Positive customer experiences are often associated with a solid and expedient operational strategy. Diners are typically creatures of habit, so if budgets are restrictive, perhaps consider some quicker wins like, the level of attentiveness of waiting staff and kitchen preparation times.
An over-complicated menu or ordering system can be an immediate turn-off for any diner. It can cost you in walk-in diners and non-bookings, as well as being slow and cumbersome to yield decisions. Menus shouldn’t be too large or too restrictive, and it’s a good idea to rotate some dishes seasonally to maintain a fresh appeal. It goes without saying that cooking a small amount well, outweighs the potential to cook a lot of things poorly.
The visual design of the menu is also important, with many diner’s decisions being led by visuals and aesthetics. Plenty of accompanying photos, quality copy, and a consistent brand design can go a long way to building a fantastic menu.
3. Customer Service
From electricity to running water, all restaurants face the challenge of reducing costly overheads where possible. Streamlining of media and communications can be a great way to reduce soft costs on telephony and overhead music. Finding suppliers who can start to bundle together cost-effective packages with long-term savings, can really help to innovate on cost reduction.

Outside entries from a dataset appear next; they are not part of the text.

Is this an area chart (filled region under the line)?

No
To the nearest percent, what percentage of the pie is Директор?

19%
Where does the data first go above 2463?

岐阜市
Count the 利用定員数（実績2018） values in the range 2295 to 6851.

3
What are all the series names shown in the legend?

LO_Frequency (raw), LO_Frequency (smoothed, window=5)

In a recent blog article, we reviewed the rising cost in Performing Rights Society (PRS) music licence fees. This study revealed that over the last 10 years, the PRS had slowly increased fees by an average of 40%. Moving to royalty free music doesn’t require Performing Rights Society (PRS) or Phonographic Performance Limited (PPL) music licence fees, and is likely to be the quickest way to make material savings.
Without a brand identity, it’s almost impossible to market your restaurant or chain of restaurants. Even if it’s basic, put together a marketing plan and start to get smarter about building your customer base. Retain email addresses, mobile numbers, and other data that your customers are happy to give you. Create a strong brand persona that your customers can identify with, and start to reap the rewards of good marketing initiatives. Try to avoid spending money on print advertising and alike until you have more of a stable and secure following for your brand. This can be a pitfall that attracts many businesses owners from a variety of industry verticals, but it’s often a waste of money.

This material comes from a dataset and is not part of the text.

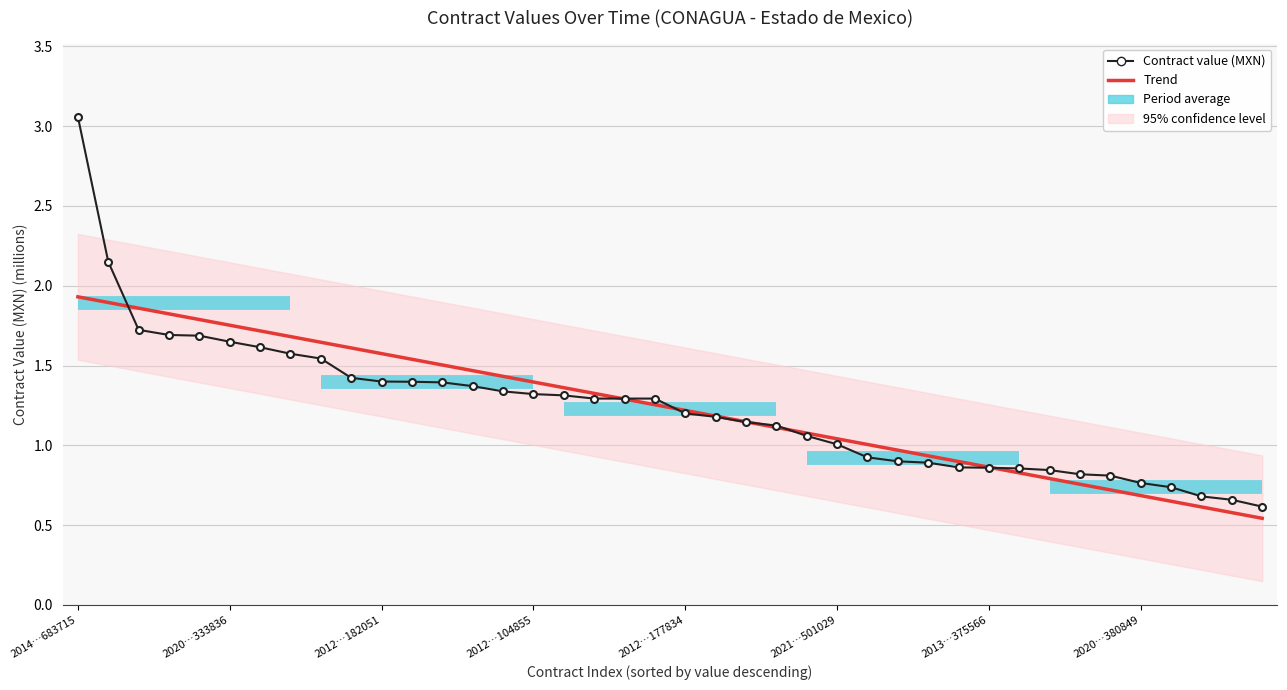

Reading left to right, transcribe all the data shown in this chart.

Trend: 1.9	1.9	1.9	1.8	1.8	1.8	1.7	1.7	1.6	1.6	1.6	1.5	1.5	1.5	1.4	1.4	1.4	1.3	1.3	1.3	1.2	1.2	1.1	1.1	1.1	1.0	1.0	1.0	0.9	0.9	0.9	0.8	0.8	0.8	0.7	0.7	0.6	0.6	0.6	0.5
Contract value (MXN): 3.1	2.2	1.7	1.7	1.7	1.6	1.6	1.6	1.5	1.4	1.4	1.4	1.4	1.4	1.3	1.3	1.3	1.3	1.3	1.3	1.2	1.2	1.1	1.1	1.1	1.0	0.9	0.9	0.9	0.9	0.9	0.9	0.8	0.8	0.8	0.8	0.7	0.7	0.7	0.6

Your staff and customers will all appreciate a clean and tidy environment, and if nothing else you’ll be rewarded with certifications for cleanliness. Keeping standards high and maintaining them over time will also lead to less spend on internal décor. It’s a simple point, but one that is well worth making.
6. Staff Retention
Staff turnover in the restaurant and hospitality industry has always been infamously high. In 2015, figures rose to over 70%; the fifth consecutive year of staff turnover rate increases. This recruitment epidemic is reported to now cost the sector more than £272m each year. So how do you stem the flow of this growing issue? Making your place of work, an ‘interesting’ place of work can certainly have an impact. A separate study around staff retention suggested that 67% of staff were likely to leave their job in search of more ‘interesting’ roles. It’s not all about money, as giving staff the opportunity to learn and engage can have a tangible impact on retention. Often the process starts right at the beginning. By recruiting the right team-members from the outset, you can begin to build a robust, engaged and diverse workforce, who might just stay more loyal for longer.